Additional possibilities for analysis

Monte-Carlo simulated experiments for a-priori or post-hoc measurements: Existing large-scale datasets (i.e., lexicon projects like the British Lexicon Project) allow for subsampling of experiments that enable running experiments with specific sample sizes and stimulus material to investigate effects (see Kupermann, 2015, Perry, 2024 for examples).

Beyond measuring an effect or phenomenon, one typically needs to implement a different set of inference methods. Commonly, one would like to predict future events based on current data (i.e., the prediction approach) or explain the causal structure of a phenomenon/effect to understand reading better (see Hofman et al. 2021 for a perspective).
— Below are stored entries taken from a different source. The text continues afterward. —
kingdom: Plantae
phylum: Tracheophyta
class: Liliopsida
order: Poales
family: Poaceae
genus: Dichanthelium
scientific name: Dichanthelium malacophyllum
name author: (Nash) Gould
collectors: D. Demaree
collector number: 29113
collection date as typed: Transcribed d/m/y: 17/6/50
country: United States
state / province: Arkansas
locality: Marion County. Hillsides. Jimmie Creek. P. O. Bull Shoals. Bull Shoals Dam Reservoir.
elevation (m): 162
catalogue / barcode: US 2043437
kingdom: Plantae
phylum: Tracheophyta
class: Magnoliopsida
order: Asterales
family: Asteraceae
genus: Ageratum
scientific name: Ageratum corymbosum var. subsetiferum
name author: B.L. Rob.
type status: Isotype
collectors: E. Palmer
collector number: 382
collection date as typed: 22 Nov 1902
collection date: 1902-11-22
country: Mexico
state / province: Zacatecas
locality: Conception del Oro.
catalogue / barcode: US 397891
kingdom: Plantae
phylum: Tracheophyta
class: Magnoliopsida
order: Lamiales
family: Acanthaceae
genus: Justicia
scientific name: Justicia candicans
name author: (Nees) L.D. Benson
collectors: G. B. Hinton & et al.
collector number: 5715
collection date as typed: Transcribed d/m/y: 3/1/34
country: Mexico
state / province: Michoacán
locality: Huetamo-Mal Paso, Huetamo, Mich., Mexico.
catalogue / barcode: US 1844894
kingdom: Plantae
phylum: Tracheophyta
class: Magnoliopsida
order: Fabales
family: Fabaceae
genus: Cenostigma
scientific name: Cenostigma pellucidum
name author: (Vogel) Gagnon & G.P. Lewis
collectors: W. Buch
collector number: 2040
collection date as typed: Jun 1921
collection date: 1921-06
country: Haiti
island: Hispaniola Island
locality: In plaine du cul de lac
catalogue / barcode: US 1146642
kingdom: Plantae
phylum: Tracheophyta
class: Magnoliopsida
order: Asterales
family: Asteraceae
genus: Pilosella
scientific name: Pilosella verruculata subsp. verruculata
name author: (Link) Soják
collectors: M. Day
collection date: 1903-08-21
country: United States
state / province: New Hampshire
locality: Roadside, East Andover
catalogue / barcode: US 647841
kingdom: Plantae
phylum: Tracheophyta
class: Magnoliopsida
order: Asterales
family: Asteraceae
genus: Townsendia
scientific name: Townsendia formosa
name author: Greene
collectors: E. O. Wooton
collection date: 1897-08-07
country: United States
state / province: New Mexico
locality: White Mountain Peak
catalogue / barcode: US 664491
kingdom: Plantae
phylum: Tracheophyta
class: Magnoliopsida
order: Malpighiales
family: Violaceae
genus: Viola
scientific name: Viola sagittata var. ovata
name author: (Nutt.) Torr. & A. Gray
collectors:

In explanation focused (neuro)-cognitive models, one would use computational model simulations a priori to specify hypotheses. Comparing the behavioral data and its fit to different models could lead to stronger inferences about computational models (e.g., Perry et al., 2007 or Gagl et al., 2025; see Norris, 2013 for a review)
- Another interesting case here is the drift diffusion model (Ratcliff et al., 2004) that allows for modeling of both reaction times and accuracy data at the same time. Also, the model's output can be interpreted as the effect estimated on assumed processes like the drift rate (i.e., reflecting evidence accumulation before a decision is implemented). Note that the model can cope with exponential Gaussian response time distributions.
Prediction-focused learning models (e.g., Machine learning methods) can be used for many things:
- Explanations based on architectural constraints (i.e., compare Linke et al., 2017 vs. Hannagan et al., 2014) or through implementation of different training regimes (Hannagan et al., 2022) or the investigation of neuro-cognitive processes related to reading (Rajalingham et al., 2020; but see model comparisons can be applied to infer over-prediction and explanation focused models Pauli et al., 2025).
- Investigating memory structure (e.g., Trautwein et al., 2018 or Gatti et al., 2023)
- Diagnostics (e.g., Schmidtke & Moro, 2020; Gagl & Gregorova, 2024; but see Ziegler et al., 2020 for an approach using a explaination focused model)

Important: Share your data so these analyses can be conducted.